Sir, – 'Of course wool is not as ‘cruel as fur’' declared a headline in The SF articles, September 7 issue.

Not strictly true. Just think how cruel it is for sheep farmers as they spend their summer weeks looking out for a dry day to shear their sheep. And when they do get dry weather there is all the stress, back pain and cost of getting their sheep clipped – all to be paid a pittance for the wool product that they have worked so hard to produce.

There is a remedy to all this cruelty and injustice – and that is wool-shedding sheep.

Think of what you could do with all that extra spare time (and probably money too). Maybe you could even do something radical like go on a summer holiday, instead of doing the annual clipping?

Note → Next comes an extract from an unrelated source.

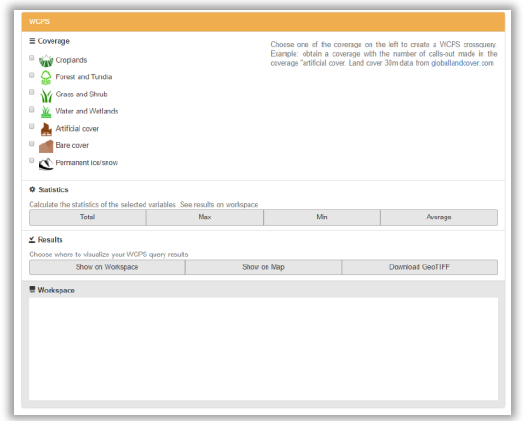
Figure 5. WCPS query second panel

I appreciate that not all grazing land will support wool-shedding breeds, but if you have suitable grazing then why not try wool shedders? There are various types around, including those developed from the likes of NC Cheviots, Texels etc.

I introduced Easycare wool-shedding genes into my hill-type NC Cheviot flock some time ago and have absolutely no regrets about doing so. The sheep lose their wool when it suits them (so no shock to the system at going bare on a chilly day), ewes don’t go on their backs and fly strike rarely, if ever, happens.

With Easycare genetics, my lambing has been so much easier than it used to be with my other conventional breeds. Problem births have been few and far between.

And – the bit that really matters – my lamb prices at store sales have been as good as (and often better than) the average price for other comparable-sized breeds.

So, if you can, be kind to yourself rather than cruel and go wool-shedding.